REQUEST
In the entries that follow, locate the line with "html: none ->", then restate that line and all later lines exactly as they appear, leaving pictures out.

BEGIN RECORDS SUPPLIED

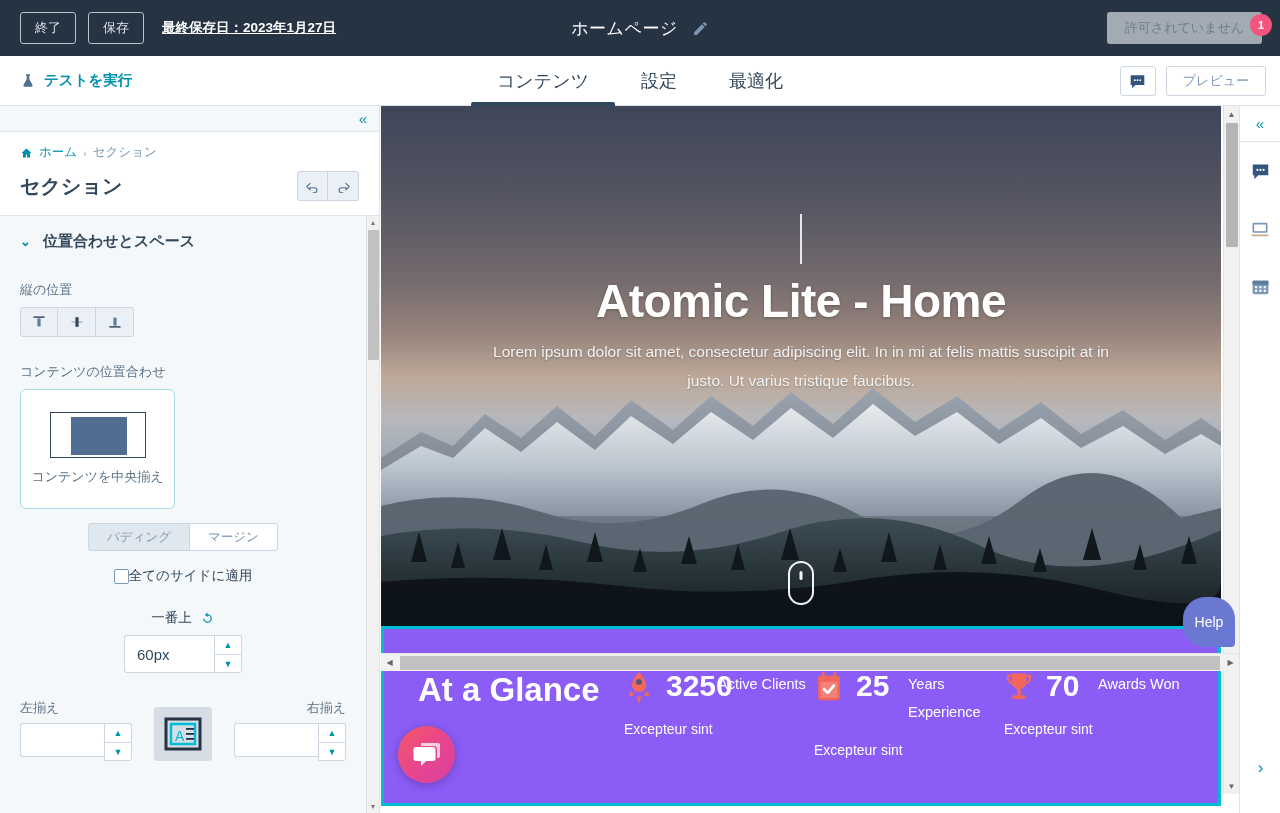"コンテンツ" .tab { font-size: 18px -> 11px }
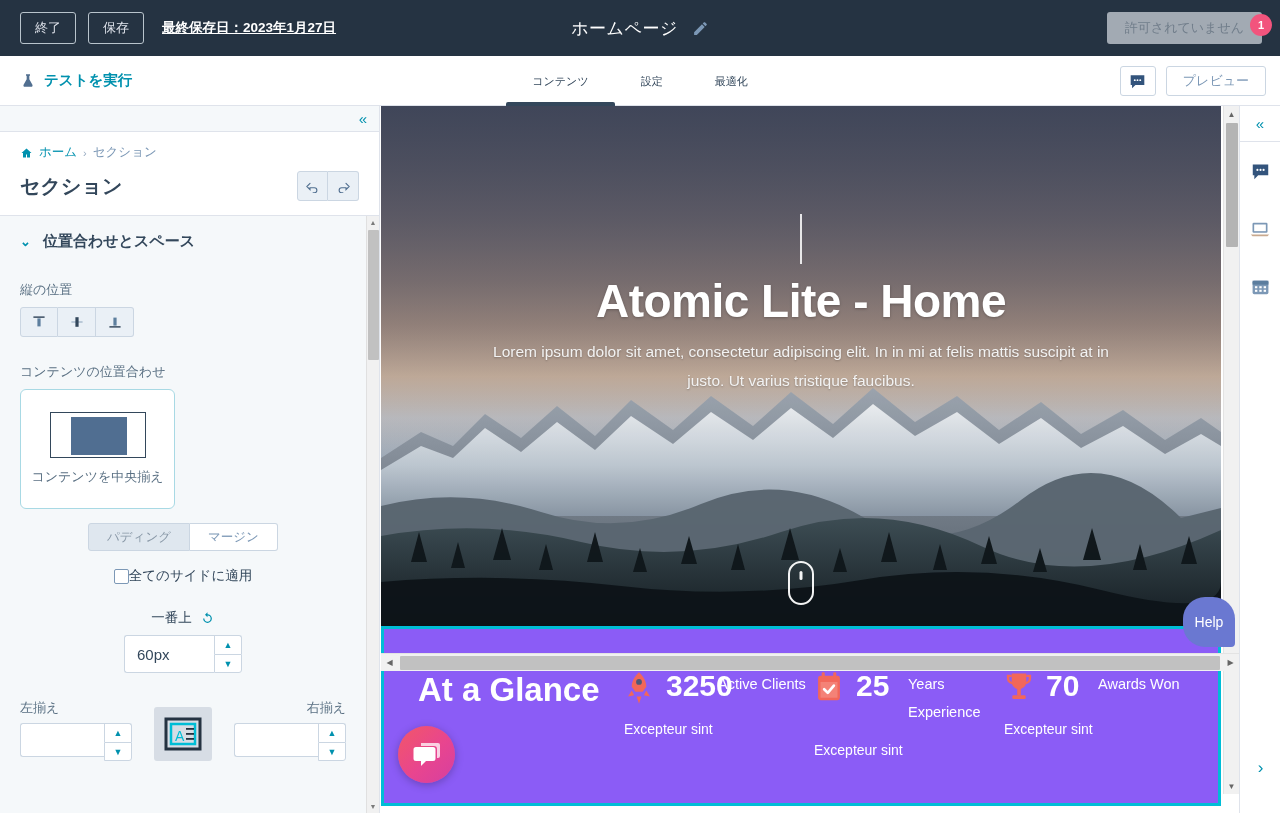"一番上" div.stepper-label-row { html: <div> <span>一番上</span> <svg> <path></path> </svg> </div> -> none }
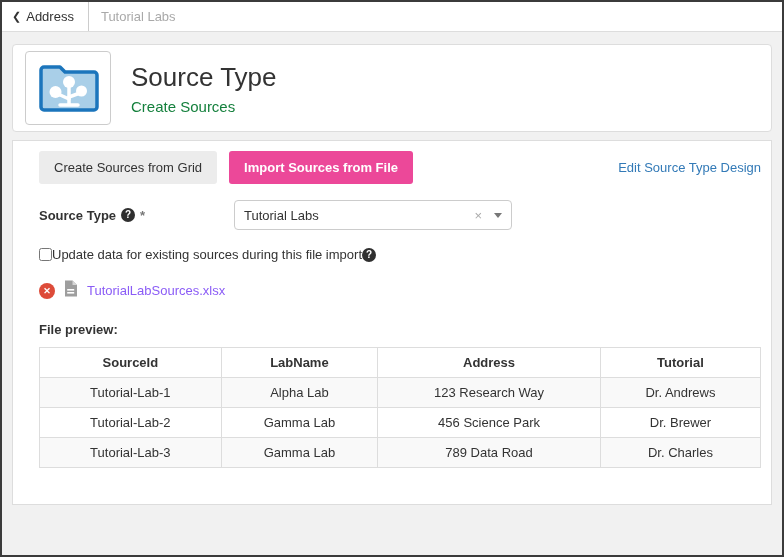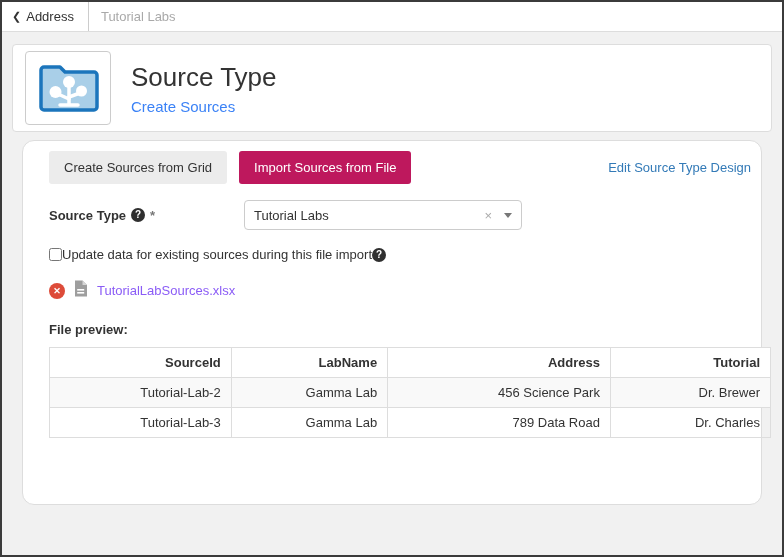"Create Sources" .page-subtitle { color: #3b82f6 -> #15803d }
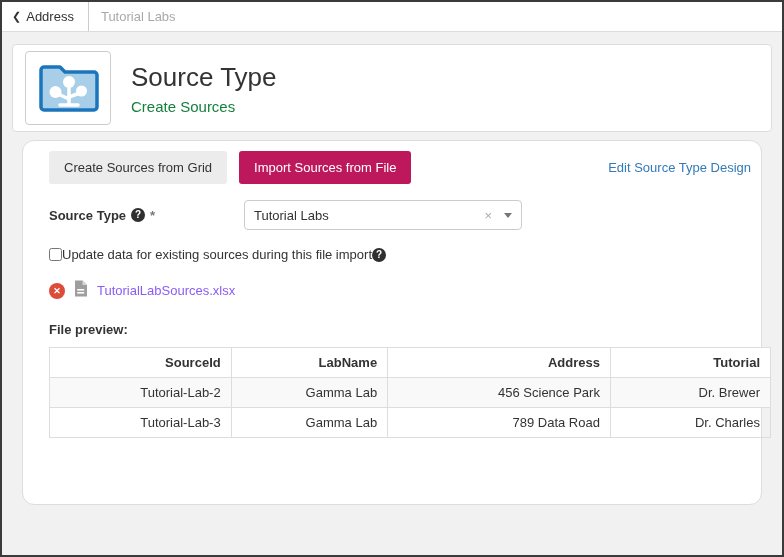"Create Sources from Grid" .main-card { border-radius: 12px -> 0; margin: 0 20px -> 0 10px }
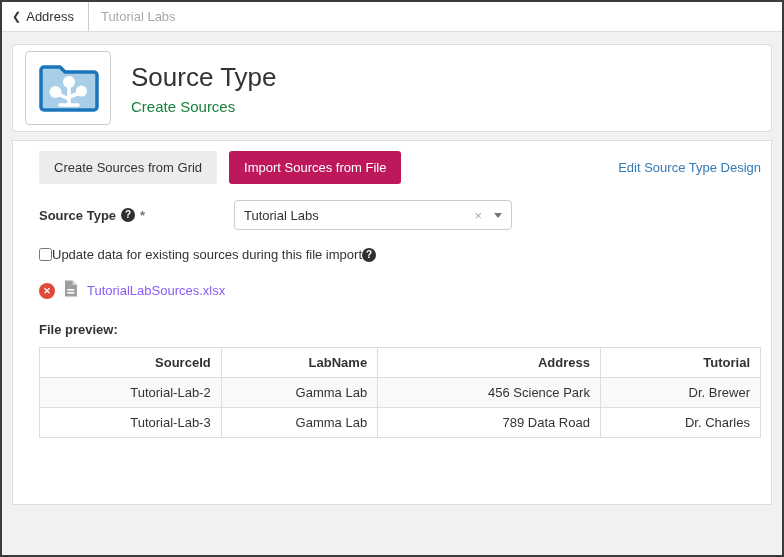"Import Sources from File" .tab.active { background: #be185d -> #ec4899; font-weight: normal -> bold }
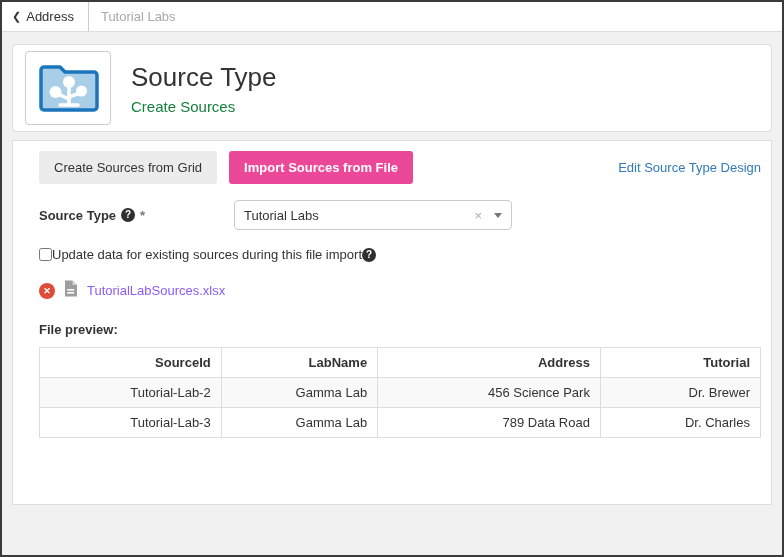"SourceId" .preview-table th, .preview-table td { text-align: right -> center }
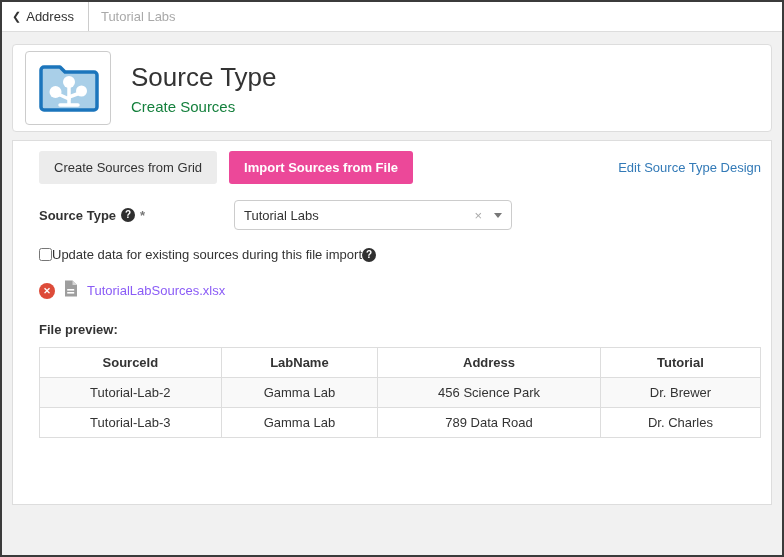"Tutorial-Lab-1" tr { html: none -> <tr> <td>Tutorial-Lab-1</td> <td>Alpha Lab</td> <td>123 Research Way</td> <td>Dr. Andrews</td> </tr> }
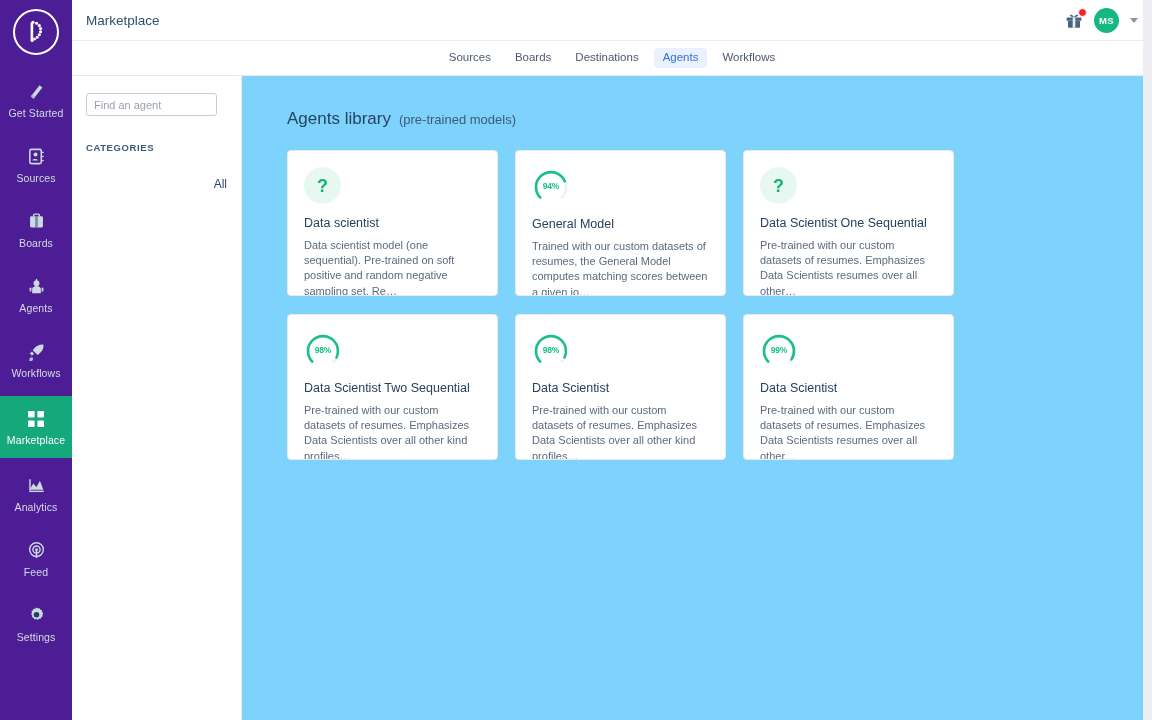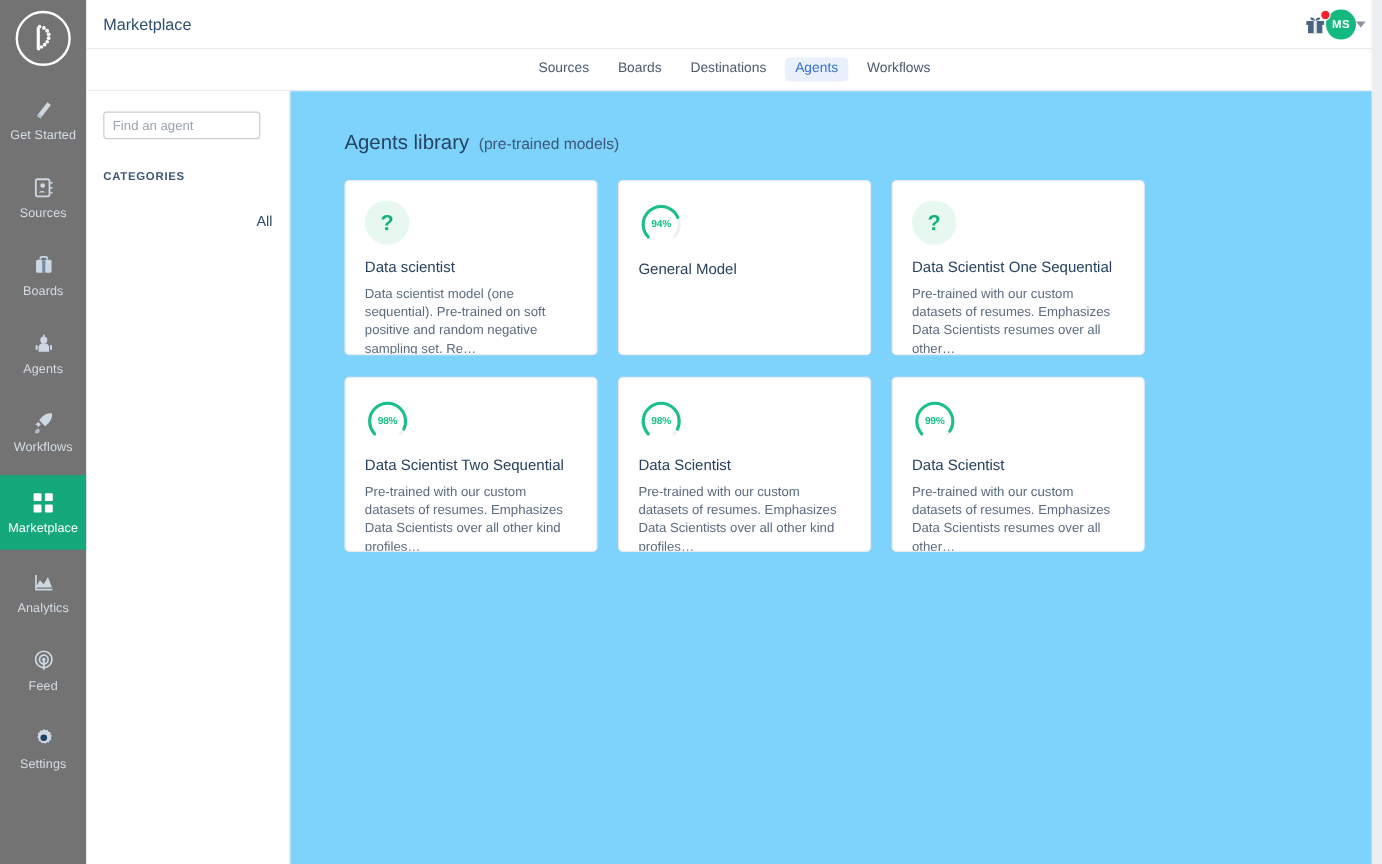"MS" .top-right { gap: none -> 11px }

END RECORDS SUPPLIED

REPLY TO THE TASK
"Tutorial-Lab-1" tr { html: none -> <tr> <td>Tutorial-Lab-1</td> <td>Alpha Lab</td> <td>123 Research Way</td> <td>Dr. Andrews</td> </tr> }
"MS" .top-right { gap: none -> 11px }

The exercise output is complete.